Weighted Feedback-Based Quantum Algorithm for Excited States Calculation

TL;DR

This paper introduces a novel weighted feedback-based quantum algorithm inspired by Lyapunov control to efficiently calculate excited states in quantum systems, extending previous ground state algorithms.

Contribution

The paper proposes a new weighted feedback quantum algorithm for excited states, inspired by the weighted subspace-search variational quantum eigensolver, with demonstrated effectiveness in quantum chemistry applications.

Findings

Successfully prepares specific excited states through weight and feedback design.

Effective in quantum chemistry simulations for excited state calculation.

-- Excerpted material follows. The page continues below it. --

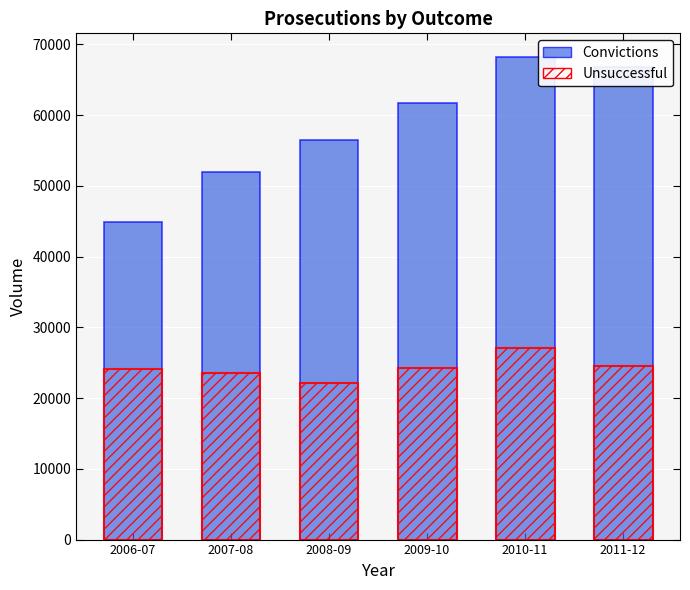

Reading left to right, list all the values displayed in this chart.

Convictions: 2006-07=44836	2007-08=51974	2008-09=56438	2009-10=61677	2010-11=68154	2011-12=66860
Unsuccessful: 2006-07=24094	2007-08=23478	2008-09=22085	2009-10=24227	2010-11=27103	2011-12=24606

Extends feedback-based algorithms from ground to excited states.

Abstract

Drawing inspiration from the Lyapunov control technique for quantum systems, feedback-based quantum algorithms have been proposed for calculating the ground states of Hamiltonians. In this work, we consider extending these algorithms to tackle calculating excited states. Inspired by the weighted subspace-search variational quantum eigensolver algorithm, we propose a novel weighted feedback-based quantum algorithm for excited state calculation. We show that depending on how we design the weights and the feedback law, we can prepare the $p$th excited state or lowest energy states up to the $p$th excited state. Through an application in quantum chemistry, we show the effectiveness of the proposed algorithm, evaluating its efficacy via numerical simulations.